-- Work to complete --
Look below for the line containing "#2 wooden block at [399, 853, 430, 892]"; from there through the line containing "#7 wooden block at [379, 244, 471, 305]", both lines included, please set down each line exactly and nothing else.

-- Material for the task --
- Opening Delimiter -

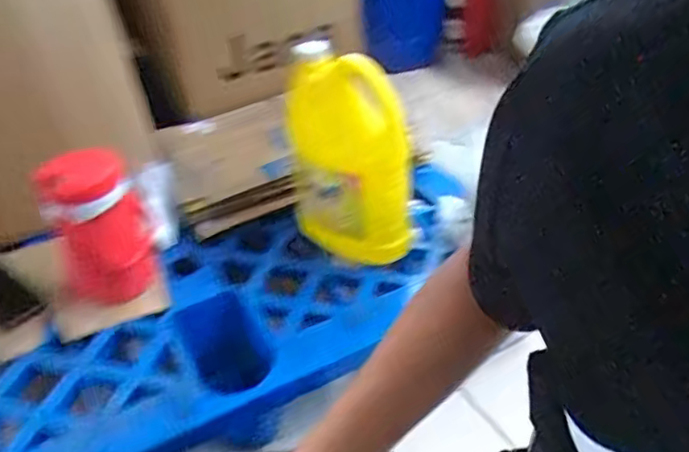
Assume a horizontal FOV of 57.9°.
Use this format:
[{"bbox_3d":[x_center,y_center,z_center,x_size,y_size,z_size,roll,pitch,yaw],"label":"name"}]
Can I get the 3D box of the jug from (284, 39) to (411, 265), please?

- Closing Delimiter -
- Opening Delimiter -

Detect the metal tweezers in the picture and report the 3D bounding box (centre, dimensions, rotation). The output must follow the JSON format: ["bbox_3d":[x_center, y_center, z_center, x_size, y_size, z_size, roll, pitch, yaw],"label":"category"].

- Closing Delimiter -
- Opening Delimiter -

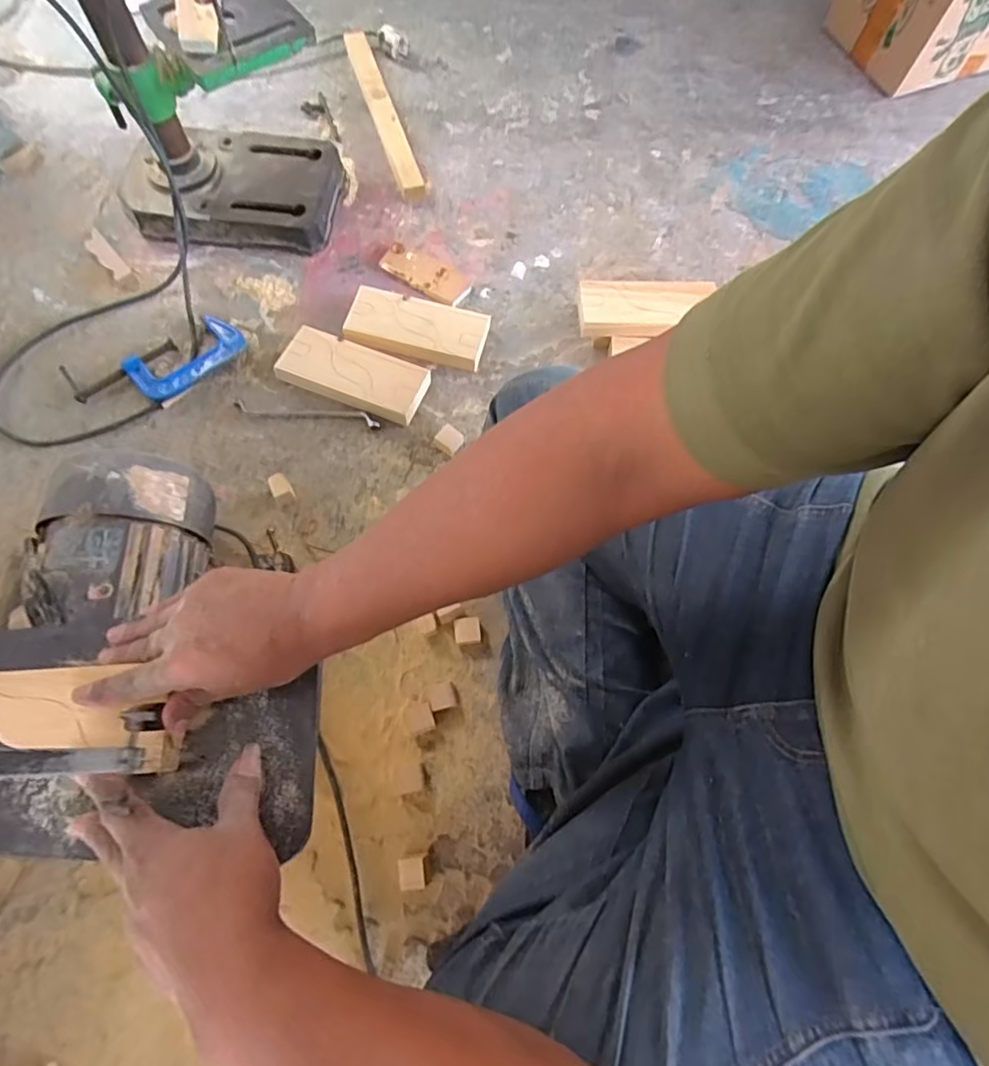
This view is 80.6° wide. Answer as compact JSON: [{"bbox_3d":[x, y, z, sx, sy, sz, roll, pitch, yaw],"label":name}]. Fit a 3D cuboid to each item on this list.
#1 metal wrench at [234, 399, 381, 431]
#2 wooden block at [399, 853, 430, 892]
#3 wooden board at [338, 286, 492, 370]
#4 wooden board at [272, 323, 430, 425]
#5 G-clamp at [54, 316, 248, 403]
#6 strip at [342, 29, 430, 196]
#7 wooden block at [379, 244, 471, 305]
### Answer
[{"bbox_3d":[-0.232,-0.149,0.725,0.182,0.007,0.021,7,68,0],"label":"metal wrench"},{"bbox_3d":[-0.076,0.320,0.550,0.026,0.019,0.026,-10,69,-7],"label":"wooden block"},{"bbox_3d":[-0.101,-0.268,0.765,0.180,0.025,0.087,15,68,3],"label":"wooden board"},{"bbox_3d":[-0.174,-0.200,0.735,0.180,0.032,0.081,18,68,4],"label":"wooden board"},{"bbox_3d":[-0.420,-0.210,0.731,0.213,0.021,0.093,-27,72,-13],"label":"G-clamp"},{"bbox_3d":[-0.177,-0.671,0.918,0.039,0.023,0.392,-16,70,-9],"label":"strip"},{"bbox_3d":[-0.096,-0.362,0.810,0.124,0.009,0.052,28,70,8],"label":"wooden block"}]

- Closing Delimiter -

-- Solution --
#2 wooden block at [399, 853, 430, 892]
#3 wooden board at [338, 286, 492, 370]
#4 wooden board at [272, 323, 430, 425]
#5 G-clamp at [54, 316, 248, 403]
#6 strip at [342, 29, 430, 196]
#7 wooden block at [379, 244, 471, 305]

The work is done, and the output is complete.